Cuadros would accompany Aguilar to Downtown Los Angeles for pictures.
Aguilar's works have appeared in more than 50 national and international exhibitions, including the 1993 Venice Biennial, Italy; the Los Angeles City Hall Bridge Gallery, the Los Angeles Contemporary Exhibitions (LACE), the Los Angeles Photography Center, the Women's Center Gallery at the University of California in Santa Barbara, and Artpace's exhibit Visibilities: Intrepid Women of Artpace.
In her series Stillness (1996–99), Motion (1999) and Center (2001), she, according to critics, fused portraiture with the genres of landscape and still life.
Aguilar stated that her artistic goal was "to create photographic images that compassionately render the human experience, revealed through the lives of individuals in the lesbian/gay and/or persons of color communities."
In 1996, Aguilar and fellow photographer, Delilah Montoya created the series of nudes in nature titled Nature Self-Portraits “on a road trip through New Mexico” where Aguilar found herself pushing the boundaries of her art.

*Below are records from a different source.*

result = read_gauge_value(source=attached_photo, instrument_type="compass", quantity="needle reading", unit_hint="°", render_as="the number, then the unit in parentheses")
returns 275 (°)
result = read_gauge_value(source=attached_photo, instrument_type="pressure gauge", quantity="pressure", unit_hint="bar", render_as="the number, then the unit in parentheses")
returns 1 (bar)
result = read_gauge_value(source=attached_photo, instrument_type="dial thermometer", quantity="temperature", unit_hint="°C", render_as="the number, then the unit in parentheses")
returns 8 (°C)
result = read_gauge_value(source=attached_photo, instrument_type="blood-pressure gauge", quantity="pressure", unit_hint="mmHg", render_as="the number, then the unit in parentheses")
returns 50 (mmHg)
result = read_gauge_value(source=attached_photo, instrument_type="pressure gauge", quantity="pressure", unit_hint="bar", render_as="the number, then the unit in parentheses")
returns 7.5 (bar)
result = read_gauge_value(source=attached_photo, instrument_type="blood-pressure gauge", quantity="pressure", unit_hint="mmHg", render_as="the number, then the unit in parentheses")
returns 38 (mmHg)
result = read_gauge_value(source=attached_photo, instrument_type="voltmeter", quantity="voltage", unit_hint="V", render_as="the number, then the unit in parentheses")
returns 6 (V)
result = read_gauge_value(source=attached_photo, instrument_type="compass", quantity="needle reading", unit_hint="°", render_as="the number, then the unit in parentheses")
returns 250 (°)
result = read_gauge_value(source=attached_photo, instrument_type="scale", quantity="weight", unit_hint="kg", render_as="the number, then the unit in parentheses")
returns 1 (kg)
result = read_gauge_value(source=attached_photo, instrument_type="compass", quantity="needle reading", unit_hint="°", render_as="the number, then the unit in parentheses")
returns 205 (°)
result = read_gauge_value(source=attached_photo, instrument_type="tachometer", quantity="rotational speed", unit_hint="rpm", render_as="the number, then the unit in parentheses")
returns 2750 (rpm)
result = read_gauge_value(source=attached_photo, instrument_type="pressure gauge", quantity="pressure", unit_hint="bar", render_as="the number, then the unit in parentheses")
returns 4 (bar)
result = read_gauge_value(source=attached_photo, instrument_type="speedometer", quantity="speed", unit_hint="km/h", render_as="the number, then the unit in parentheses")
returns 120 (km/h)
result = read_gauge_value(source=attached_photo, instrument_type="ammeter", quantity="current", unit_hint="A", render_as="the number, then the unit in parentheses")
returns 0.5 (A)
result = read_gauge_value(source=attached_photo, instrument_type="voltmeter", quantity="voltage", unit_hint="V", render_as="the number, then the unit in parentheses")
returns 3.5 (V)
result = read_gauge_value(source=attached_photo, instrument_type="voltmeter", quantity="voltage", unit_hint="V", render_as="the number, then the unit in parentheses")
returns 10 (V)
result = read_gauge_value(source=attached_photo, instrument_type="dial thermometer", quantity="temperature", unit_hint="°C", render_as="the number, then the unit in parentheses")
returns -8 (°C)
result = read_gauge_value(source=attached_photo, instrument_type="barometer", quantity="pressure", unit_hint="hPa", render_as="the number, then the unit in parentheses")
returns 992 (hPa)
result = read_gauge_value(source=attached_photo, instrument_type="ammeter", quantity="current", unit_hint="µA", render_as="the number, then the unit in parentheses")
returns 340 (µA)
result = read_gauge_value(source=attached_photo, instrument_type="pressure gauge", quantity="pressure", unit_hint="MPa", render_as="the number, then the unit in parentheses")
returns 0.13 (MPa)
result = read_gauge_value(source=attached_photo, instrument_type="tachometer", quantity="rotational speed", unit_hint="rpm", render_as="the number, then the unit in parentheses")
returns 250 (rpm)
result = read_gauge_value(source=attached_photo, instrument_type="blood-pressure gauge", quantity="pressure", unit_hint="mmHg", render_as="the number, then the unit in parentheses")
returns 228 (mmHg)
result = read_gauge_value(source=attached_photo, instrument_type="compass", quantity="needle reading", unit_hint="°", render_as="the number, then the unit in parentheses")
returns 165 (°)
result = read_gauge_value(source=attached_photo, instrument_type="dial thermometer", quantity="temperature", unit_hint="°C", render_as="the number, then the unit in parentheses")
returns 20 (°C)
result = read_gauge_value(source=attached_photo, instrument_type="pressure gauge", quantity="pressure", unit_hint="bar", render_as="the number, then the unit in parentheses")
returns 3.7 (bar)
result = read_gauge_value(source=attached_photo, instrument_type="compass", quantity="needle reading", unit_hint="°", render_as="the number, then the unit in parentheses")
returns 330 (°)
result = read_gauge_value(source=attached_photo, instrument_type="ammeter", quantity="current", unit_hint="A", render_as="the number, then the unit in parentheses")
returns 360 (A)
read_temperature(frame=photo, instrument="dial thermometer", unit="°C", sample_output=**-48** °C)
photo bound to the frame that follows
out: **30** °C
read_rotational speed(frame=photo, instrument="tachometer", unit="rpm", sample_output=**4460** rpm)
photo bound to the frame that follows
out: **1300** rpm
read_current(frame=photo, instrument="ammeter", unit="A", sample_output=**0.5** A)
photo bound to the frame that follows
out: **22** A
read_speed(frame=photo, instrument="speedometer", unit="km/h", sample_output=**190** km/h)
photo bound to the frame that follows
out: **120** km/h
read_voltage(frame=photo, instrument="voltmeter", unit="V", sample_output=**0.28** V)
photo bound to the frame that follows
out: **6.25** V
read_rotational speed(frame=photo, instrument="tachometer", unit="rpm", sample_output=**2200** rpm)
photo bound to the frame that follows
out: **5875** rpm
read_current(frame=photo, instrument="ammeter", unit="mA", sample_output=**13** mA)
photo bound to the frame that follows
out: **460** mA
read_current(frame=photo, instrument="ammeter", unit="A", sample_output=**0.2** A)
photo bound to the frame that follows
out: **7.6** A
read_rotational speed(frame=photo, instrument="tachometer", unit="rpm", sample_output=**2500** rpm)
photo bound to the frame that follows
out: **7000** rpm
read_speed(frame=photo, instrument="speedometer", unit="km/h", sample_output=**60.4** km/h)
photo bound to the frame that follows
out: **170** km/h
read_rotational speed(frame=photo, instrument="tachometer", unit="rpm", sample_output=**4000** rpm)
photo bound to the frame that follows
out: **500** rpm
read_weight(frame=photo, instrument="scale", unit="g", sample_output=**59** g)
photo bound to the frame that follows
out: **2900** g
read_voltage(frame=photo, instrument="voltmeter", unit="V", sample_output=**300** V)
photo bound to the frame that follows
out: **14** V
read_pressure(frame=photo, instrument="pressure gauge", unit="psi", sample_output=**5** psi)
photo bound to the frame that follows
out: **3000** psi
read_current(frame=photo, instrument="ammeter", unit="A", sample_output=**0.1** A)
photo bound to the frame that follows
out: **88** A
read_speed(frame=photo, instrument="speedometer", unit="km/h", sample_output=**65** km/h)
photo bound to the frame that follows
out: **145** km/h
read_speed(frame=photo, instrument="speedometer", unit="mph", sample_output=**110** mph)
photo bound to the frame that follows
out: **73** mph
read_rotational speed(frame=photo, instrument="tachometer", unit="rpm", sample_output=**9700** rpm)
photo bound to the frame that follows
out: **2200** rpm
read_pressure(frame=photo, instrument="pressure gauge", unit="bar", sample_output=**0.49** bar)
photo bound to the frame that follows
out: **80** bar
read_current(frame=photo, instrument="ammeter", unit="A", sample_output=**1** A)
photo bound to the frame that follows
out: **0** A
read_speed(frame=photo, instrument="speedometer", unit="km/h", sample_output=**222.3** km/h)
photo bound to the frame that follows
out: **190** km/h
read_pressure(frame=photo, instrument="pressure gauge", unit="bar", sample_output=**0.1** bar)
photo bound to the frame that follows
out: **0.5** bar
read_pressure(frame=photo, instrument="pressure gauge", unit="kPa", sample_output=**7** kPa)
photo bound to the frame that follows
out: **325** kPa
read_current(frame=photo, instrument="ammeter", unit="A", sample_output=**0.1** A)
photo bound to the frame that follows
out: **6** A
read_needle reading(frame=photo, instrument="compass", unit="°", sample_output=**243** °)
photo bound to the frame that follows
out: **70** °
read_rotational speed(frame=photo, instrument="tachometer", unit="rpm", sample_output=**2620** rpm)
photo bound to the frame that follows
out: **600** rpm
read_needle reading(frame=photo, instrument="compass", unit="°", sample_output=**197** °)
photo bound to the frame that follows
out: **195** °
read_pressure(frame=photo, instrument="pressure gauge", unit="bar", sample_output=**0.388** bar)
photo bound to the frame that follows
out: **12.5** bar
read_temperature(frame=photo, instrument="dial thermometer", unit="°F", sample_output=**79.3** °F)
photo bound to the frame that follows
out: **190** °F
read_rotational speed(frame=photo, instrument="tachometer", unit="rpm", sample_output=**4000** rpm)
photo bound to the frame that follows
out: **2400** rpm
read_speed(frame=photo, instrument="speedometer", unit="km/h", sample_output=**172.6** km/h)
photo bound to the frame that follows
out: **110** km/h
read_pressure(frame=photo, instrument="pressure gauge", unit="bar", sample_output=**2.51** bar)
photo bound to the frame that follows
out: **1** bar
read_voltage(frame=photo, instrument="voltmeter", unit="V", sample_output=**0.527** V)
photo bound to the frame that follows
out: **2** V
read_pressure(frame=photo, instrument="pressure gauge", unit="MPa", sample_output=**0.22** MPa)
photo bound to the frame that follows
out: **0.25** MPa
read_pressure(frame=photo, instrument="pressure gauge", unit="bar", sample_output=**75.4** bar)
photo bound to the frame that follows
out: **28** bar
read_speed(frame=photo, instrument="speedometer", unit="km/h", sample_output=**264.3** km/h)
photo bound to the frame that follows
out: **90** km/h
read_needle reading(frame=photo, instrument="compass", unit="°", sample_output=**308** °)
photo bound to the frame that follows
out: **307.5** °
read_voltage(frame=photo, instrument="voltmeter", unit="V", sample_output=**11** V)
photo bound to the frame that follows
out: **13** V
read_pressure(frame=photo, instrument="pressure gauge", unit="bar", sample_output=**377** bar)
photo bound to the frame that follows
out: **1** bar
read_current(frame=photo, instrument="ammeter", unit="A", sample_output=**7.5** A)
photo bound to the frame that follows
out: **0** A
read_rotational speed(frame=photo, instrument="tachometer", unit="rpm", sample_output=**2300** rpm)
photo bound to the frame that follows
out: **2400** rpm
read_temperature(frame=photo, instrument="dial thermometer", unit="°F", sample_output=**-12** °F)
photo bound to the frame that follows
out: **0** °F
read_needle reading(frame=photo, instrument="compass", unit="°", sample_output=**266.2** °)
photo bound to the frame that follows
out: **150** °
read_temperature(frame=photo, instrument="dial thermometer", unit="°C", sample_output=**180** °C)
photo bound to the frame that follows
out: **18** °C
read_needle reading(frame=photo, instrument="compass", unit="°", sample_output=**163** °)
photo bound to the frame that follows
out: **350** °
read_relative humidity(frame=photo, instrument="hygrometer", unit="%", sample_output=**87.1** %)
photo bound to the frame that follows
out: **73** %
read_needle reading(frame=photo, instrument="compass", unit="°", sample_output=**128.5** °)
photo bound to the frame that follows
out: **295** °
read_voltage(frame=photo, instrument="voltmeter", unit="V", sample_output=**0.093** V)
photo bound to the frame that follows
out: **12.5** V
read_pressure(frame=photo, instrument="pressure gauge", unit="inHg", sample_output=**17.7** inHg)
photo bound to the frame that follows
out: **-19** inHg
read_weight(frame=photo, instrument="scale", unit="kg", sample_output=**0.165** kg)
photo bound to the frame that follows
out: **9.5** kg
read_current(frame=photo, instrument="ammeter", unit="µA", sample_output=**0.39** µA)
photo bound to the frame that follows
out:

Not only were the subject's nude, but they were large-bodied and brown- bodies that art historians state “would have never been included in modernists photography”.
Subjects reflected the shape of rocks, trees, and water making their body a part of the land.
Through the “projection of her body”, Aguilar forces viewers to acknowledge her and rejects the “parameters of what is accepted as…normal, appealing”, and “attractive”.
By placing herself out front in nature, the viewer is asked to see her body for its beauty outside of conventional standards.
Scholars contend that Aguilar “challenges the idea of the female nude-one of the most important genres in western art” by using atypical bodies.
The desert, specifically the San Gabriel Valley, represented a homeland for Aguilar stating, “My mom grew up here…my grandmother grew up here, This was my playground”.
Aguilar's self-acceptance in nature came from her sense of connection to the land.
Curator Pilar Thompkins Rivas reflected on the relationship between Aguilar and the outdoors stating “feeling the sun on her body was important to her…because she did noy get a lot of touch in her life”.
This interaction between subject and landscape opens up different context and “new subjectivity” for Chicana/os to be represented in.
She was a 2000 recipient of an Anonymous Was A Woman Award and the James D. Phelan Award in photography in 1995.
She had her first retrospective at the Vincent Price Art Museum at East Los Angeles College as part of the Pacific Standard Time LA/LA series of exhibitions in 2017–18.
The exhibition also made stops in Miami, FL at the Frost Art Museum and the National Museum of Mexican Art in Chicago, IL.
It opened at the Leslie-Lohman Museum of Art in New York in spring 2021.
Aguilar died of complications from diabetes in a Long Beach, California nursing home, Colonial Care Center, at the age of 58.
Her work is held in a number of public collections, including those at the Kinsey Institute for Research in Sex, Gender, and Reproduction, Indiana University, Bloomington; Los Angeles County Museum of Art; Museum of Contemporary Art, Los Angeles; Whitney Museum of American Art, New York City; and the New Museum of Contemporary Art, New York City.
Nudes and Self Portraits Much of Aguilar's work is self-portraiture in the nude, these series include Stillness, Window (Nikki on My Mind), Motion , Grounded, Center and Nature Self-Portraits
Much of Aguilar's work uses the nude female form being blended into different landscapes.
Some of her most notable pieces such as Nature Self-Portraits, Grounded, and Center “fuse” female bodies into desert landscapes as “an integral part of [the] ecosystem”.